Document excerpt:

== Segment start ==

Why Restaurant Candidates Ghost Interviews—and How to Reduce No-Shows
Learn why restaurant candidates ghost interviews and get practical strategies to reduce no-shows, speed up hiring, and fill positions faster.
You scheduled five interviews for a line cook position. Two candidates confirmed they’d be there. On interview day, only one shows up.
This scenario has become increasingly common across industries. SHRM’s 2025 Talent Trends Report found that 41% of organizations reported that more candidates were ghosting (no-showing) them. For restaurant operators already managing thin margins and demanding service schedules, interview no-shows create additional operational challenges; vacancies remain unfilled longer, which can put additional pressure on existing staff.
To understand why candidates don’t show up for interviews and what restaurants can do to reduce it, it helps to look at the broader hiring landscape and the specific factors that affect foodservice hiring.
The Ghosting Trend: What the Research Reveals
Interview ghosting reflects a broader shift in how candidates approach the job search process. In Indeed’s Ghosting in Hiring Report 2023, 78% of job seekers reported that they had no-showed a prospective employer at some point during the hiring process. Some candidates disappear after submitting applications, others after phone screenings. The same research found that about 14% of candidates who accept job offers don’t show up for their first day of work.
Why Candidates Ghost
Candidates ghost for a handful of common reasons, though two stand out as particularly relevant for restaurant operators looking to reduce no-shows.

== Segment end ==

Task instructions:
1. List every percentage figure cited in the article on restaurant interview no-shows, and say what each one measures.
2. Resume the article on restaurant interview no-shows after its final sentence.

The data:
== Segment start ==

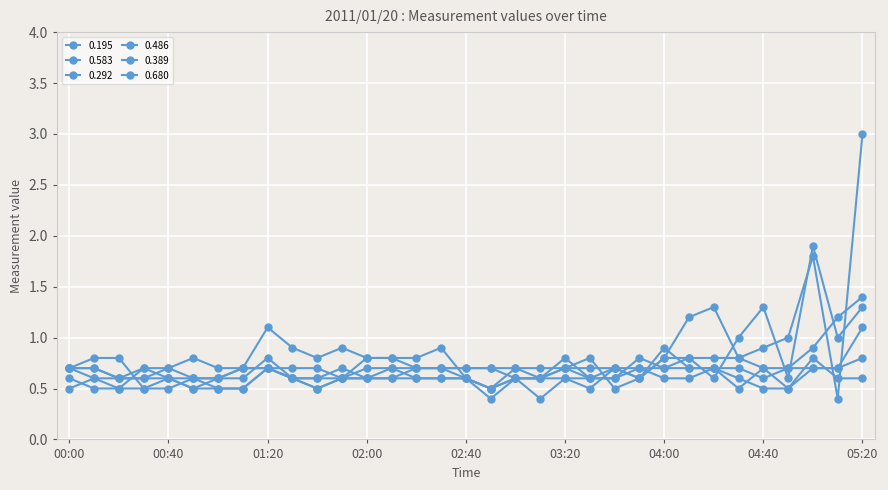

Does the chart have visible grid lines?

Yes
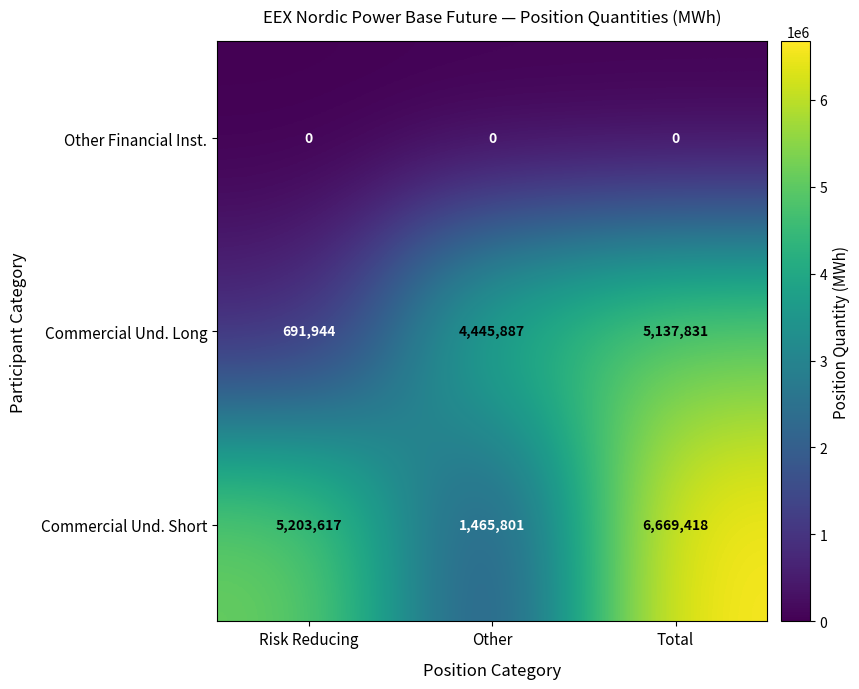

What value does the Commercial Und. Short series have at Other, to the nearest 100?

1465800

== Segment end ==
== Segment start ==

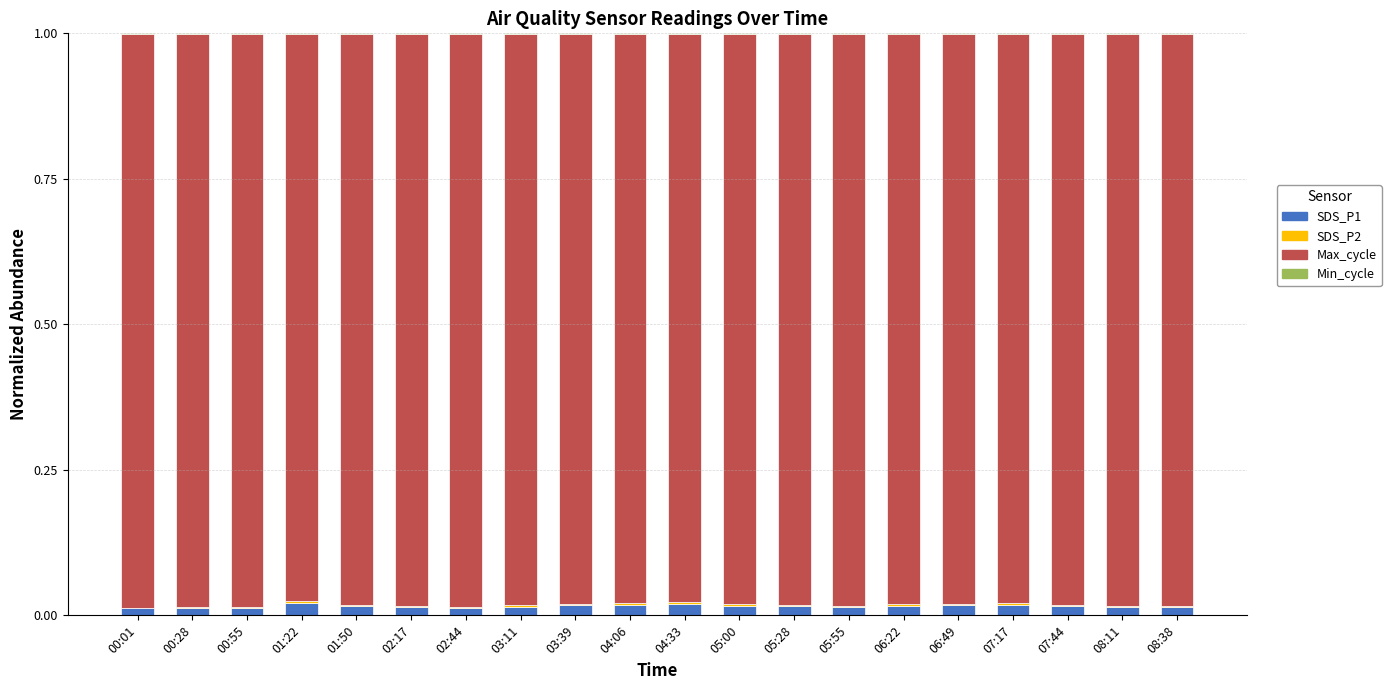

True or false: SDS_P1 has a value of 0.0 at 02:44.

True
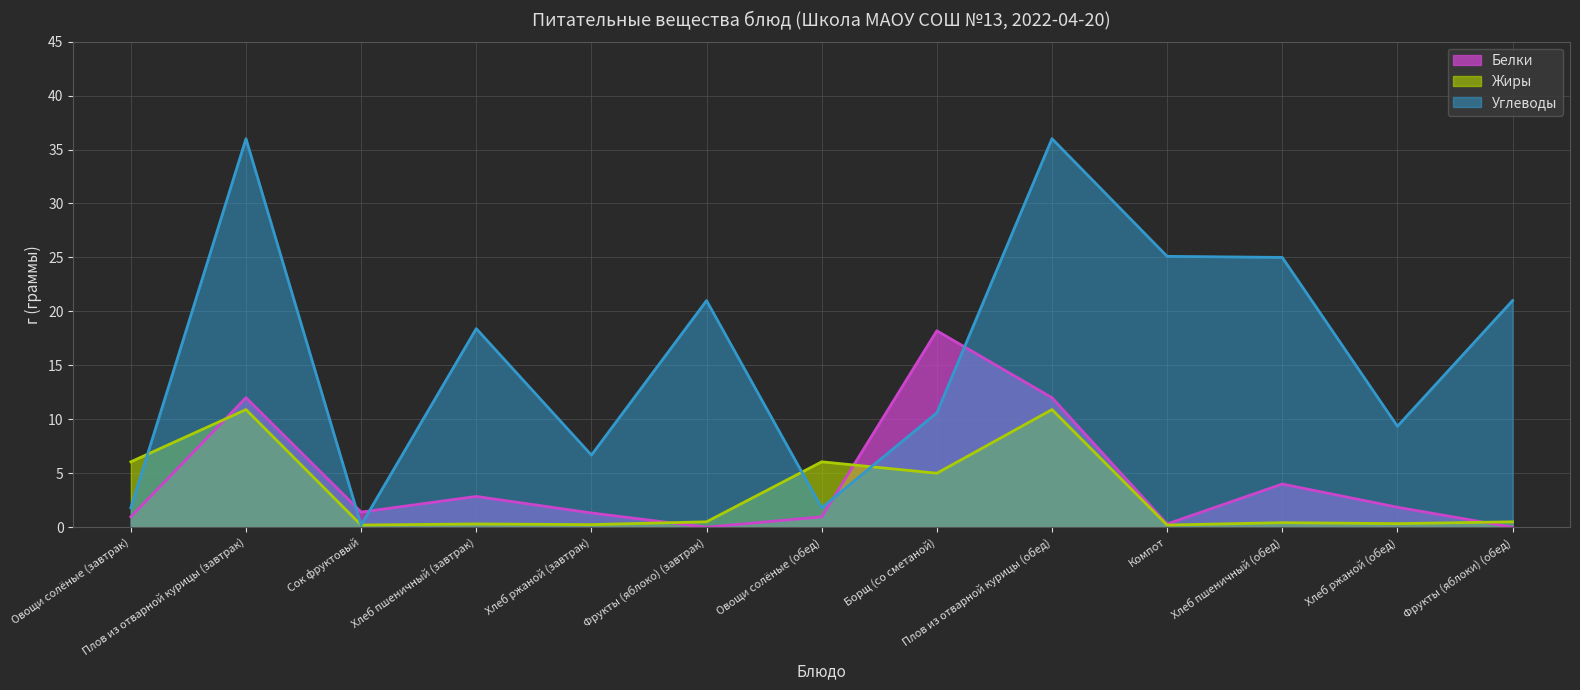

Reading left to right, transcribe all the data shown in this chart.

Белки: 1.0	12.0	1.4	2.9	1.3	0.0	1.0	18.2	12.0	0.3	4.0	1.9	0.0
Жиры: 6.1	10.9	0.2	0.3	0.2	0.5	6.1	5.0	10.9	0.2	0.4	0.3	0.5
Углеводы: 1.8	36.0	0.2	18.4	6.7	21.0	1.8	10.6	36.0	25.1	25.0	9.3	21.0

== Segment end ==
== Segment start ==

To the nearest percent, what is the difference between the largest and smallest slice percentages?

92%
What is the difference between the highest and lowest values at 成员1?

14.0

== Segment end ==

Answers:
1.
- 41%: the share of organizations that reported more candidates were ghosting (no-showing) them, from SHRM's 2025 Talent Trends Report.
- 78%: the share of job seekers who reported having no-showed a prospective employer at some point during the hiring process, from Indeed's Ghosting in Hiring Report 2023.
- About 14%: the share of candidates who accept job offers but don't show up for their first day of work, from the same Indeed research.

2.
The Compensation Didn’t Meet Expectations
Compensation can pose a major challenge in recruiting. When candidates discover that a position’s pay or benefits don’t align with their expectations or needs, many choose to no-show rather than explicitly withdraw.
Although restaurant wages rose by roughly 30% between 2019 and 2024, restaurants still struggle to compete on total compensation when candidates compare roles across industries, or even between restaurant concepts in the same market.
Vague job postings around pay and working conditions can cause candidates to disengage once expectations become clearer. By the time they learn the actual pay range during a phone screen or interview, they may have already invested significant time and energy. Rather than having an awkward conversation about compensation not meeting their needs, some candidates simply stop responding.
Some restaurants find that emphasizing professional development opportunities alongside wages helps them compete for candidates who might otherwise focus solely on starting pay. Training programs, tuition assistance, or programs like Work & Learn that let employees earn degrees while working can differentiate your restaurant from others offering similar hourly rates.
Communication Was Too Slow
Timing matters in the hiring process, too. In a 2023 poll of 566 job seekers by Sprockets, 50% of candidates for hourly positions expect to hear back from employers within three days of applying.
Restaurant managers often juggle multiple operational demands that can delay reviewing applications or responding to candidates. A lunch rush, a vendor delivery issue, or an unexpected call-out can push hiring tasks to later in the day or week. Meanwhile, candidates continue receiving responses from other employers in your market and moving forward with other opportunities.
Candidates who experience slow or inconsistent communication during the hiring process may interpret this as a preview of how you’ll communicate with them as employees. When they don’t hear back for a week or more after applying, or when scheduling takes multiple back-and-forth emails over several days, they may decide the friction isn’t worth continuing.
Reducing Interview Ghosting: Strategies by Hiring Stage
Each hiring stage offers specific chances to keep candidates engaged and reduce ghosting. The strategies that tend to work best address the specific friction points candidates hit at each stage.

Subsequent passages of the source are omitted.